Given request 1:
Retype the piece on war journalism below word for word, starting with "War journalism exists" and going on through "physically and psychologically.".
Given request 2:
According to the piece on war journalism below, in what year did Roger Fenton photograph the Crimean War?

Reading text:
War journalism exists because war exists, and because the people who are not in it need to understand what is happening to the people who are. This sounds simple. It is, in practice, extraordinarily complicated, ethically, logistically, physically and psychologically.
The war correspondent faces decisions that most journalists never encounter. How close to get to the fighting. How to report on atrocity without exploiting its victims. What to photograph and what to leave unphotographed. How much of the military operation to reveal and how much silence might protect lives. Whether to trust a fixer whose interests may not align with the journalist’s own. How to manage the trauma of what has been witnessed without allowing it to distort the account.
"Photographs are not explanations. They are invitations to pay attention"
Susan Sontag
These are not abstract questions. Every war correspondent who has worked in a serious conflict zone has had to answer them, often in real time, often under conditions that make considered judgment extraordinarily difficult. The fact that so many have answered them well have produced journalism that informed the public, exposed crimes, and created the historical record of events that would otherwise have gone unwitnessed, is one of the more remarkable achievements of the profession. It is also, increasingly, one of the more threatened ones.
The argument for war journalism rests on a simple premise: that democratic societies cannot make informed decisions about wars they do not know about, cannot understand conflicts they are not shown, and cannot hold their governments accountable for actions conducted in their name but beyond their sight. When journalists are killed, imprisoned or denied access or when the information they transmit is suppressed or discredited, that mechanism is damaged. The consequences are not merely journalistic. They are political.

The history of conflict photography from Crimea to Syria
The history of conflict photography begins with Roger Fenton, who photographed the Crimean War in 1855. His images were technically limited by the equipment of the time, practically constrained by the impossibility of capturing action but were the first to bring warfare into the visual consciousness of the domestic public. They were also, almost immediately, contested: Fenton’s photographs avoided dead bodies and showed the British forces favourably. The question of what conflict photography chooses to show, and what it chooses not to show, has never gone away.
Matthew Brady and his team photographed the American Civil War in the 1860s with a rawness that shocked the public: their exhibition of battlefield corpses was one of the first times ordinary civilians had encountered the visual reality of industrialised killing. Robert Capa’s image of a falling soldier in the Spanish Civil War (still disputed as to whether it was staged), gave the new profession of photojournalism its defining myth: the image worth dying for.

Vietnam changed everything. Nick Ut’s Napalm Girl, Eddie Adams’ execution photograph, the My Lai massacre images: these did not simply record the war. They shaped public opinion about it. They contributed to the pressure that eventually ended it. The Pentagon learned the lesson, and from the first Gulf War onwards, access to frontline action was carefully controlled through the embedding system – the arrangement by which journalists accompany military units and, by definition, see the war from inside the military perspective. The consequences of that shift are still being felt.

Given information:
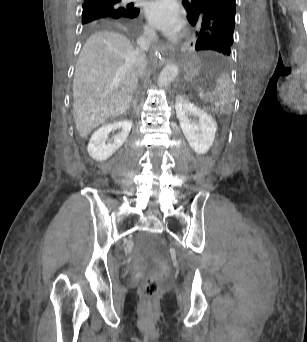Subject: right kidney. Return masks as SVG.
--
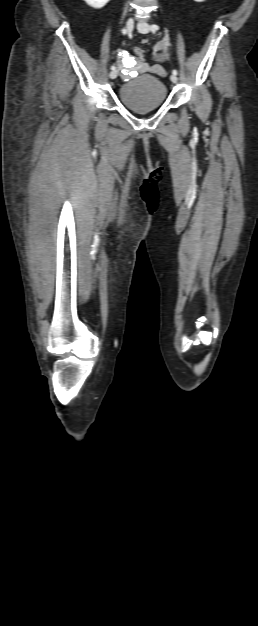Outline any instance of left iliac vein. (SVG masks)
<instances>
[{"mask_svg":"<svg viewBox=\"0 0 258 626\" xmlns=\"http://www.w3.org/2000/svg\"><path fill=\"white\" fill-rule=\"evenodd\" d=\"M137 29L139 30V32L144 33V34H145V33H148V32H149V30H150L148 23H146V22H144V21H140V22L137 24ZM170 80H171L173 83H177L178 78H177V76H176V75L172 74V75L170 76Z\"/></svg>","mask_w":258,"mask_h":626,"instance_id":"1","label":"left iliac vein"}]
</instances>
...
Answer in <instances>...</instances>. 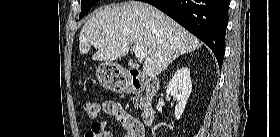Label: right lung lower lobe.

Full answer 1:
War journalism exists because war exists, and because the people who are not in it need to understand what is happening to the people who are. This sounds simple. It is, in practice, extraordinarily complicated, ethically, logistically, physically and psychologically.

Full answer 2:
1855